Text passage:

By day, Janelian Christopher Bruns designs specialized software applications that give scientific images a new edge – or rather, a new dimension. With his apps, two-dimensional images become 3D graphics, allowing scientists to rotate and examine the images in greater depth. But come evening, when Bob's (Janelia Research Campus's on-site restaurant) turns from cafĂ© to pub, Bruns veers from his day job into a different domain – virtual reality.
“Virtual reality has been a passion of mine for the past three years,” Bruns says. “When you put on a headset, you get this very engaging, even emotional, experience.”
Most people associate virtual reality, or VR, with the gaming sector; indeed that’s where Bruns got his start. In 2013 he developed software for the popular 90s video game “Doom,” casting users into an alien-ridden battleground for a more visceral thrill. But beyond video games, Bruns sees the technology’s latent potential. “I have great hopes that virtual reality will be useful in scientific visualization,” he says. “But I do think it's appropriate to be skeptical – we’re still experimenting.”
Bruns explains that, early in his career as a structural biologist, it was fatiguing to decipher structures when he couldn’t tell which piece was in the foreground. “With 3D glasses, I could perceive depth, making the process more efficient and more comfortable.” Virtual reality could be the next step, he says. “In principle, you perceive all the same facts as you would on the monitor, but my hope is that VR can expedite the viewing, analysis, and understanding of already-solved molecules.”
A VR evangelist of sorts, Bruns sees recent widespread access to the technology as an opportunity to expand into a realm brimming with possibilities: Imagine a protein engineer who creates therapeutic compounds. Instead of designing a protein on a computer screen, the scientist could enter a virtual world, walk around the protein of interest, interact with it, and even make changes to amino acid sidechains.

To do:
1. Could you print the piece on Christopher Bruns and virtual reality, everything from "By day, Janelian" down to "domain – virtual reality."?
2. How does the piece on Christopher Bruns and virtual reality go on? Write the text that follows its final sentence.

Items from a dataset
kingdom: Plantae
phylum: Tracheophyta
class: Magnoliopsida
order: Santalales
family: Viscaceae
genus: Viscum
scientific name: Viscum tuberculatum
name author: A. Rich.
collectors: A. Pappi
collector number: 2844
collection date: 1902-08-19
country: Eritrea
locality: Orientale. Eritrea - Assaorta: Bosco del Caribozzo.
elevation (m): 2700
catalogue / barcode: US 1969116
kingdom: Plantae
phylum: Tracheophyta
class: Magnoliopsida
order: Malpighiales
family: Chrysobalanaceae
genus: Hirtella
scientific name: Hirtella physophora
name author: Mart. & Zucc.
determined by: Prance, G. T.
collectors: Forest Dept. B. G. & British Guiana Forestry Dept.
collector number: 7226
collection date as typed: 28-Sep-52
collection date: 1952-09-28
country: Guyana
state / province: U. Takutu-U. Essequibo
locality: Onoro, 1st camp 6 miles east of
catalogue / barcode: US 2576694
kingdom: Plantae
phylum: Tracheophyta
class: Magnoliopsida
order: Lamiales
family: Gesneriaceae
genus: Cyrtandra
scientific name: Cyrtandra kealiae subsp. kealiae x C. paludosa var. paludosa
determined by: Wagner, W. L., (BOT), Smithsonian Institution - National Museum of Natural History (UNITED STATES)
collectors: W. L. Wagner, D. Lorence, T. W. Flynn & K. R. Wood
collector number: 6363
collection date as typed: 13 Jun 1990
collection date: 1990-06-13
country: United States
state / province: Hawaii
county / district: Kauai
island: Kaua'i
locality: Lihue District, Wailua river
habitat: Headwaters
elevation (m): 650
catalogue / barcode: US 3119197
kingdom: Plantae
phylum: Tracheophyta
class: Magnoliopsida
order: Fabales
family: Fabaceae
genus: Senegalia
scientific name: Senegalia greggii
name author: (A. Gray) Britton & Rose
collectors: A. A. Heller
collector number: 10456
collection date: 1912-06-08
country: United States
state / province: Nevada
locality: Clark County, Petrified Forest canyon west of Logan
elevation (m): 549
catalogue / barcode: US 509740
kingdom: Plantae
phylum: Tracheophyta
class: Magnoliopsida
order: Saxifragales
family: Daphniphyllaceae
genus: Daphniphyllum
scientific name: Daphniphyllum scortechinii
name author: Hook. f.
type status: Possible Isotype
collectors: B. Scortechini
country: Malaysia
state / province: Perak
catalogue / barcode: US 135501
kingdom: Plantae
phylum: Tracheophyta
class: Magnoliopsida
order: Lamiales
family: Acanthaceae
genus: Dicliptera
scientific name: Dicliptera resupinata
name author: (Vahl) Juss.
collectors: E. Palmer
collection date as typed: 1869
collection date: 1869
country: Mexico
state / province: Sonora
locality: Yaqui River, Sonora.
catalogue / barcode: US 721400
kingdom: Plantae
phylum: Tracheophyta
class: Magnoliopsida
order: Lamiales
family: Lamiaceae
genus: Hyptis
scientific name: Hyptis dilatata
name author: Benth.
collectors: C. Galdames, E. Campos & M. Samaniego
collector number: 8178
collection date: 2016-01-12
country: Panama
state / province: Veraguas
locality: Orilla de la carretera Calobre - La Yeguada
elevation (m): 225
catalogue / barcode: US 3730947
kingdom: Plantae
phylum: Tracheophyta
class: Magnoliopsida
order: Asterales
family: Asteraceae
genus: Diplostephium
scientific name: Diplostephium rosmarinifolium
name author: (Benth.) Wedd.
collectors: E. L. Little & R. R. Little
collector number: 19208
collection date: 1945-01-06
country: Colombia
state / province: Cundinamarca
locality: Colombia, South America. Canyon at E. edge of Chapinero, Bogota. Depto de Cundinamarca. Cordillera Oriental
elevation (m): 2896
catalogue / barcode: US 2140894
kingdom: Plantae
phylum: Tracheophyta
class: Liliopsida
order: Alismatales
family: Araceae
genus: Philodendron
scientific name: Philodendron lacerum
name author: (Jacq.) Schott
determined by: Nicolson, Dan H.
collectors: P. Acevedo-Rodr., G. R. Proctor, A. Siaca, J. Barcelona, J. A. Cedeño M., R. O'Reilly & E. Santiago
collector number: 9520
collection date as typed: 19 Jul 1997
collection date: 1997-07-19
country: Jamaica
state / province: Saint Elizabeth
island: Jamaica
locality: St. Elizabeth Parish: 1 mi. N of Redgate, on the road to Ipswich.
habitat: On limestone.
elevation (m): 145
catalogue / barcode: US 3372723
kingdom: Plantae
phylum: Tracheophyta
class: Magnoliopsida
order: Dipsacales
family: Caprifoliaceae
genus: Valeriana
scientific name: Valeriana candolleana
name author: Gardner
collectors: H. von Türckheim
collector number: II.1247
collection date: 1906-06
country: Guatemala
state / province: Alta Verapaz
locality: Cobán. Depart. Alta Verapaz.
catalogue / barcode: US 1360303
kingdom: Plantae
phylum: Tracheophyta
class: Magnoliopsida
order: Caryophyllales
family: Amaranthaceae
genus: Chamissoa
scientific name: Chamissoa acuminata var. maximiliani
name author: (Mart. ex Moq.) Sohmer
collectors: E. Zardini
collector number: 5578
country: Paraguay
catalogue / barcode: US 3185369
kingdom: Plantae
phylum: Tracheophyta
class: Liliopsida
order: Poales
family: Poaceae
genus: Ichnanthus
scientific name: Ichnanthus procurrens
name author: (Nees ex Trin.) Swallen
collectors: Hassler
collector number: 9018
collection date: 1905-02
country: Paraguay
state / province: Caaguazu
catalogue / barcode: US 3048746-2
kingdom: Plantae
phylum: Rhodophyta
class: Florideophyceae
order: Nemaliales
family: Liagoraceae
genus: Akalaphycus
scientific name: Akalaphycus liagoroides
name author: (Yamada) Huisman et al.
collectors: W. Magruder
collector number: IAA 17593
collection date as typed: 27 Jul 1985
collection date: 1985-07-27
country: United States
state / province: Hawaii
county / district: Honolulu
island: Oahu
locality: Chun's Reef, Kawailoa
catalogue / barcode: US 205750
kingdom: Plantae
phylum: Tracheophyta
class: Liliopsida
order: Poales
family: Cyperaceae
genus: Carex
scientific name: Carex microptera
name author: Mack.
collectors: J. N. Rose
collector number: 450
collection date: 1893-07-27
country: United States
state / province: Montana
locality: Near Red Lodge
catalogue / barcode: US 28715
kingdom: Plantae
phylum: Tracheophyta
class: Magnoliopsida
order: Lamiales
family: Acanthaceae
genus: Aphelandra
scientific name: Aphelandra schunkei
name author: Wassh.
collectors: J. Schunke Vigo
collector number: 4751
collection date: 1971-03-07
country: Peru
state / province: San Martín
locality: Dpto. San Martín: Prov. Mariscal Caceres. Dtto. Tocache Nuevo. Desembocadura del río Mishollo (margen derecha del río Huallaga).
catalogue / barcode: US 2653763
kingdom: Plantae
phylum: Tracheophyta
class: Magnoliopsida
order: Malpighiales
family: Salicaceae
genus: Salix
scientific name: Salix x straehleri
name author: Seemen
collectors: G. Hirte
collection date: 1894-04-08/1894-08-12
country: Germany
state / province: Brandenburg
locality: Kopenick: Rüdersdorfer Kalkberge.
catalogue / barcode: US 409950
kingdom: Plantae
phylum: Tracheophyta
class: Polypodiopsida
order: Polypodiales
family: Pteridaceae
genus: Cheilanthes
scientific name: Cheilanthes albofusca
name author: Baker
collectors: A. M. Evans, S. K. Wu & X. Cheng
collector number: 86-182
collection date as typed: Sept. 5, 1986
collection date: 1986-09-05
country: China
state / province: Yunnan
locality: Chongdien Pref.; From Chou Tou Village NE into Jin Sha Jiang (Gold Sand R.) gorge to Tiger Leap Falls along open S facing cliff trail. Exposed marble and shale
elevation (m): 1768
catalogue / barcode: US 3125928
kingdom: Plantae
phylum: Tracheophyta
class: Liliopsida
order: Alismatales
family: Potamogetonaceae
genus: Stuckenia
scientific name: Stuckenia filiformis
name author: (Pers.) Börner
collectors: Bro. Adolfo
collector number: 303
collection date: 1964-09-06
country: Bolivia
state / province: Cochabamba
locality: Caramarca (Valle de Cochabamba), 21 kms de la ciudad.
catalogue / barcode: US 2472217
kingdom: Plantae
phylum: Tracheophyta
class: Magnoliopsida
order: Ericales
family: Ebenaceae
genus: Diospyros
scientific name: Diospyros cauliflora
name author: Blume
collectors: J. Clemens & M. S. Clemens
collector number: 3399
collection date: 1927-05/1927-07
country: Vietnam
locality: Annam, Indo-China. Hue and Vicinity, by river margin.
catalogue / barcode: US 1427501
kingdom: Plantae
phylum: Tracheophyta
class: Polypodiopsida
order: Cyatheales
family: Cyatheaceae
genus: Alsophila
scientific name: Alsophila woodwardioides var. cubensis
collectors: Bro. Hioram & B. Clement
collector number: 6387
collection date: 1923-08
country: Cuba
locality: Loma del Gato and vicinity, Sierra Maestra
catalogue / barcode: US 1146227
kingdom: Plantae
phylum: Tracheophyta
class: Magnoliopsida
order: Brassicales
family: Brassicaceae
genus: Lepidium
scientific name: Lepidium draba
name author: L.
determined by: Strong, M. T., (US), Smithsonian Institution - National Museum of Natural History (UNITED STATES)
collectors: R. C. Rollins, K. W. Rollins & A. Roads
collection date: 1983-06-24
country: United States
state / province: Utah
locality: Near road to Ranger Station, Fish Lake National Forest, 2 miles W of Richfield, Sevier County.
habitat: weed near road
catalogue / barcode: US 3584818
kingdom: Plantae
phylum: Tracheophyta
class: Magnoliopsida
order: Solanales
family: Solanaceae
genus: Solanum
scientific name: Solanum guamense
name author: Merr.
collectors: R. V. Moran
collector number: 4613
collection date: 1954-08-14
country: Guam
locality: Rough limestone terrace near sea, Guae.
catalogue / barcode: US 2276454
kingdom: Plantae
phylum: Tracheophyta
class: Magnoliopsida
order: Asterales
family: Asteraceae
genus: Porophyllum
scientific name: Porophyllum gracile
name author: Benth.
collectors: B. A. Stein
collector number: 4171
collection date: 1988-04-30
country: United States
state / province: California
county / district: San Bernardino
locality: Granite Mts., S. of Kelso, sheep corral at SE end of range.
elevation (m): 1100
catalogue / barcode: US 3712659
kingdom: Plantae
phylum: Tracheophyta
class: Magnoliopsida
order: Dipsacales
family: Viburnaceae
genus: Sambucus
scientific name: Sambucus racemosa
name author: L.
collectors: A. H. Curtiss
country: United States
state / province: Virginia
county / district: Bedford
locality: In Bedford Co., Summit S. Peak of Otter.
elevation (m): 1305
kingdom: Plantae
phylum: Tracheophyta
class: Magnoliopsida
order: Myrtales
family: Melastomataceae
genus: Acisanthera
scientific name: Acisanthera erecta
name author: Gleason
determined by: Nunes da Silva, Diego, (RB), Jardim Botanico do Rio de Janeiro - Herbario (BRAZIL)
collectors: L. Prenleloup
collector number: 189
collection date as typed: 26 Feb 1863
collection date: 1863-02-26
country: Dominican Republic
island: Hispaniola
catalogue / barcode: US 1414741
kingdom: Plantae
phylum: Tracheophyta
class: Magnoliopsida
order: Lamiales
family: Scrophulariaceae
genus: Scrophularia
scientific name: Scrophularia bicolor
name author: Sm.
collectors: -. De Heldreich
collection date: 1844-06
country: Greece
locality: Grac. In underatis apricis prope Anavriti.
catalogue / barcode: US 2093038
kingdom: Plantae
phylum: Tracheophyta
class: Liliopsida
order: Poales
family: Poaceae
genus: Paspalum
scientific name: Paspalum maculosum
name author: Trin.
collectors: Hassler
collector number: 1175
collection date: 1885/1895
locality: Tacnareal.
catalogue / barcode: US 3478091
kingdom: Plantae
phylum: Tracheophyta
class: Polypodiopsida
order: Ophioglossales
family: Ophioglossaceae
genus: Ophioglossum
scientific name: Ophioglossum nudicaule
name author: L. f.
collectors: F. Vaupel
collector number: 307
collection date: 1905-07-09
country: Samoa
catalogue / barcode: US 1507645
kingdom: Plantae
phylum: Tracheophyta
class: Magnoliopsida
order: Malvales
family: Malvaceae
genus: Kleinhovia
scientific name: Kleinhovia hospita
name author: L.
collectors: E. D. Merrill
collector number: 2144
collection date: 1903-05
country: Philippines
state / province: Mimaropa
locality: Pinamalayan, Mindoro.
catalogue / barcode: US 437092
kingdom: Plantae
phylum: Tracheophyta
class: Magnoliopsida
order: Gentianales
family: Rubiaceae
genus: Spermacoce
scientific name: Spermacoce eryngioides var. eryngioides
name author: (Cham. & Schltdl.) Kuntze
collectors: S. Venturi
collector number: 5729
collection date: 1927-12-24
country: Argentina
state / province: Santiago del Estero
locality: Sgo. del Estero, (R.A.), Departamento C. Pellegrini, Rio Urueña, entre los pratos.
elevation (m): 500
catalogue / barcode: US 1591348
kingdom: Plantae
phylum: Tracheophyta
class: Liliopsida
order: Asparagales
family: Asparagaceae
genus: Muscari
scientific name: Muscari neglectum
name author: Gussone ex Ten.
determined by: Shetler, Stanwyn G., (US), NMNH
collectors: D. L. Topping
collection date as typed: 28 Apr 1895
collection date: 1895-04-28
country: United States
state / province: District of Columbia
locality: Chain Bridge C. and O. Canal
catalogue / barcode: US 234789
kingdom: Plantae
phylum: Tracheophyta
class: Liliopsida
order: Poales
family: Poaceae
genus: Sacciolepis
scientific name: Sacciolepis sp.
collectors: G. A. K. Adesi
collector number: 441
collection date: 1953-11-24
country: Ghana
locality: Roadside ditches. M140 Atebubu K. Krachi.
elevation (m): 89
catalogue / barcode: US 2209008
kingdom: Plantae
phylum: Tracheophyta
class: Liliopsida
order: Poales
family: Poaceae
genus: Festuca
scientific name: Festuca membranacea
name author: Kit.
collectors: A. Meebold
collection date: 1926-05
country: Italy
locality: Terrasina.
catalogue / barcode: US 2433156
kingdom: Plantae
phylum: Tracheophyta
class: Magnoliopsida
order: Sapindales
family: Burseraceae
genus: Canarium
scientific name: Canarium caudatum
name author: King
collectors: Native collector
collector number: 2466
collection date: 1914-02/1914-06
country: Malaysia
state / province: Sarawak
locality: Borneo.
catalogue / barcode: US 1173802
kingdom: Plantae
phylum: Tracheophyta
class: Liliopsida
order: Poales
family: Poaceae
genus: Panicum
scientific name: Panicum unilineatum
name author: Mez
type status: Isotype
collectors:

Results for each task:
1.
By day, Janelian Christopher Bruns designs specialized software applications that give scientific images a new edge – or rather, a new dimension. With his apps, two-dimensional images become 3D graphics, allowing scientists to rotate and examine the images in greater depth. But come evening, when Bob's (Janelia Research Campus's on-site restaurant) turns from cafĂ© to pub, Bruns veers from his day job into a different domain – virtual reality.

2.
What’s more, with the advent of motion-tracking controllers collaborators could connect on an entirely new level. Researchers separated by thousands of miles could potentially join the same simulated world, each seeing what the other is seeing, and even watching each other’s hand movements.
Bruns points out that virtual reality would not necessarily reveal new aspects of science, but rather, provide scientists a more effective visualization method. He compares it to when he was a structural biologist working with 3D stereoscopic displays (similar to how we view 3D movies).
Bruns has collaborated with his spouse, Cami K. Bruns, who earned a PhD in biology at Stanford University. Together, they've created software that displays molecules in a virtual realm, where users can “drive” around bonds and peer through benzene rings. His full vision, however, encompasses much more – VR-assisted drug development, protein engineering, and even an extension of his current work, which helps scientists trace neuronal pathways in mouse brains.
In the meantime, Bruns leads a band of virtual reality enthusiasts at Janelia, hosting demonstrations and tutorials. In-between demos, he’s working to produce the software that will enable VR-based scientific visualization. “Eventually,” he says, “when scientists at Janelia use it, we’ll be able to see if this is really going to be helpful or not.”